Based on this definitional foundation of the diaspora, any discourse on the literature of the Nepali diaspora becomes problematic. The history of emigration of Nepalis towards the west is not quite long; it is hardly half a century old. The earliest movers have written next to nothing. Those who write from abroad are fresh movers. The Nepali diaspora is, therefore, a fact; but its literature is not what people these days are claiming it to be; it is a different, unexplored story, still available for serious research. To release ourselves from a serious theoretical fallacy, we must, shun the habit of counting highly developed countries like the US, South Korea and the UK as seats of Nepali diasporas. In fact, these countries are good targets of job seekers and students. The Nepalis there are emigrants, not diasporas. Where do we find the real Nepali diasporas then?

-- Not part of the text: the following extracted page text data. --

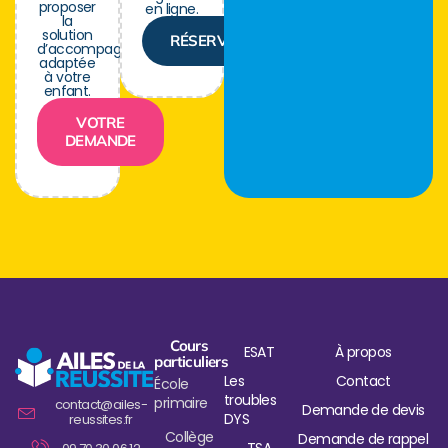
proposer
en ligne.
la
solution
RÉSERVER
d’accompagnement
adaptée
à votre
enfant.
VOTRE
DEMANDE
Cours
ESAT
À propos
particuliers
Les
Contact
École
troubles
primaire
contact@ailes-
Demande de devis
DYS
reussites.fr
Collège
Demande de rappel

The real diasporas are the Nepalis in Bhutan, Manipur and Assam in India, Burma, Hong Kong and the UK. Smouldered by the heat of history, crushed by the cruelty of autocratic or ethnic powers, displaced by natural calamities, pressed hard by poverty to migrate for good, most of these people entered Bhutan, northeast India and Burma and lost every possibility of return. Their progeny form the real diasporic Nepali population. In Hong Kong and the UK, the children of the former army men and their relatives make up the population. Singapore, if it holds any Nepali population with military roots, too might be counted. Elsewhere, Nepali diasporas do not exist. The literature of the Nepali diaspora, therefore, should mean literature by these people from such hitherto unexplored regions. 

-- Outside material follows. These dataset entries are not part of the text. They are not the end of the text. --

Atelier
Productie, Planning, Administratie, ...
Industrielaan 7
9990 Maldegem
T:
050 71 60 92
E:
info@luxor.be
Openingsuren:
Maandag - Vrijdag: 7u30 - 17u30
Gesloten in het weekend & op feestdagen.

Researchers, critics and the media must stop being dissuaded by high-five quasi and pseudo diasporic claims. Studies should focus on reading the epics of Bedanidhi Upadhyaya of Bhutan who chronicles the pain of Nepalis displaced from that country in the 1980s. Megharaj Adhikari, Shyam Rai and Lekhnath Pathak must be studied for their verses which bear the real odour of their new home, and the pain of being neither in nor out. Manipur’s Padam Bahadur Rai, Asharani Rai, Devi Prasad Thapa and Goma Devi Sharma must be taken more seriously. One needs to ask whether the people who claim to be brokers of the Nepali diaspora know anything about Alok Gautam or Hem Joshi. They need to take interviews of Bikram Bir Thapa, who is still healthy enough to tell the history of the Nepali diaspora in north-eastern India. A volley of names might prop up; befitting honour should go to Lil Bahadur Chhetry, Naba Sapkota, Durga Upadhyaya and Uttam Pradhan. A discourse on real Nepali diasporic literature should start, and the politics of profit in the name of the Nepali diaspora from wrong angles should stop for good.